## What to produce:
Can you return the records below exactly as they stand, but only from the first line through the one with "world map [701,306,865,476]"?

(Paired box coordinates)
※ ※ ※

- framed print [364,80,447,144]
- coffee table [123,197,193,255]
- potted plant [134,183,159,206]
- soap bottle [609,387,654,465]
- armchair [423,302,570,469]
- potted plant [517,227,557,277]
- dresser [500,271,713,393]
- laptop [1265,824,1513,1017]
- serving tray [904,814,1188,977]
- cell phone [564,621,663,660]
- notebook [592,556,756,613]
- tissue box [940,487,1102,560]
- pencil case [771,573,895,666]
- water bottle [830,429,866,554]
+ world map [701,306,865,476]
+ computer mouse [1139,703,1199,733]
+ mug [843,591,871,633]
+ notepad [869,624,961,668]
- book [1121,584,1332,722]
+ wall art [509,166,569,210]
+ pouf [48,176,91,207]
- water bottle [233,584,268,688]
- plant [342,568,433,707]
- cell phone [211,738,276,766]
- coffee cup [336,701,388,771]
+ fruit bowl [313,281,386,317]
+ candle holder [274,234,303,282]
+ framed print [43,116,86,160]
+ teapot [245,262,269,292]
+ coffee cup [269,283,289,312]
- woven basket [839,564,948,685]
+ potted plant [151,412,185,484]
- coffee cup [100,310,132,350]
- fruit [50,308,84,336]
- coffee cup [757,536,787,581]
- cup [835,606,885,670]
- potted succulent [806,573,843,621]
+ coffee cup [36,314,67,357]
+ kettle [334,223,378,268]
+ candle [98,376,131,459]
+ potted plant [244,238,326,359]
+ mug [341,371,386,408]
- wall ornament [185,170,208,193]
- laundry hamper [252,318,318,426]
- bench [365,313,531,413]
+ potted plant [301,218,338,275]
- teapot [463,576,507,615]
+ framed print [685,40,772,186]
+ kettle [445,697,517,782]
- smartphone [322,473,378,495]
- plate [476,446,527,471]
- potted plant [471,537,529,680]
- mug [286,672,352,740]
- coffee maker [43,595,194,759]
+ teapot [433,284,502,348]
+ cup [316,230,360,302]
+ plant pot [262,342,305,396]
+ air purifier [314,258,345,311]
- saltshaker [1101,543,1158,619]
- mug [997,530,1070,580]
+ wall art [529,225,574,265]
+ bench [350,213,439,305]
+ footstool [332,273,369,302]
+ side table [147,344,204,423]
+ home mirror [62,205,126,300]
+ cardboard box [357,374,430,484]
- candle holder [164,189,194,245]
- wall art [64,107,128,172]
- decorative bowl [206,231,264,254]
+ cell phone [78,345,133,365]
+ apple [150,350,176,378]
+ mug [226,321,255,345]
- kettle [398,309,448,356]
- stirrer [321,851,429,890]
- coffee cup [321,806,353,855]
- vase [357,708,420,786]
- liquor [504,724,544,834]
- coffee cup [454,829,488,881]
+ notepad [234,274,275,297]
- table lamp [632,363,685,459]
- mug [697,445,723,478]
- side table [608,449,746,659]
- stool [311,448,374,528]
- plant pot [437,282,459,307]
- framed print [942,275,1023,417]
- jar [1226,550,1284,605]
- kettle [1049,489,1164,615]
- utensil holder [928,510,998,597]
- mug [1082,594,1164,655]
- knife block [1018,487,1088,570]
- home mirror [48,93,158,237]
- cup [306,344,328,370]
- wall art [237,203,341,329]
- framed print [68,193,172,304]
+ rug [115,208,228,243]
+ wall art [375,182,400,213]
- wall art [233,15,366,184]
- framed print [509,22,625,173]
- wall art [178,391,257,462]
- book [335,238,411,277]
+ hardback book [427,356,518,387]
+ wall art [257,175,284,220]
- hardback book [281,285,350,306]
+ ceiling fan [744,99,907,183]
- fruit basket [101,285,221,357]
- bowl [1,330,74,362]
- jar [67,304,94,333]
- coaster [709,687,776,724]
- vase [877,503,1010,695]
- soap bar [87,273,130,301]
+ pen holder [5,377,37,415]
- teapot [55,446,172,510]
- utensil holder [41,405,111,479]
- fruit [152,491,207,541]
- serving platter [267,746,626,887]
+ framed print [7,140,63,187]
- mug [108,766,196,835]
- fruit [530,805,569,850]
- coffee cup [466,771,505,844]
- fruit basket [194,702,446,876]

※ ※ ※

## Answer area:
- framed print [364,80,447,144]
- coffee table [123,197,193,255]
- potted plant [134,183,159,206]
- soap bottle [609,387,654,465]
- armchair [423,302,570,469]
- potted plant [517,227,557,277]
- dresser [500,271,713,393]
- laptop [1265,824,1513,1017]
- serving tray [904,814,1188,977]
- cell phone [564,621,663,660]
- notebook [592,556,756,613]
- tissue box [940,487,1102,560]
- pencil case [771,573,895,666]
- water bottle [830,429,866,554]
+ world map [701,306,865,476]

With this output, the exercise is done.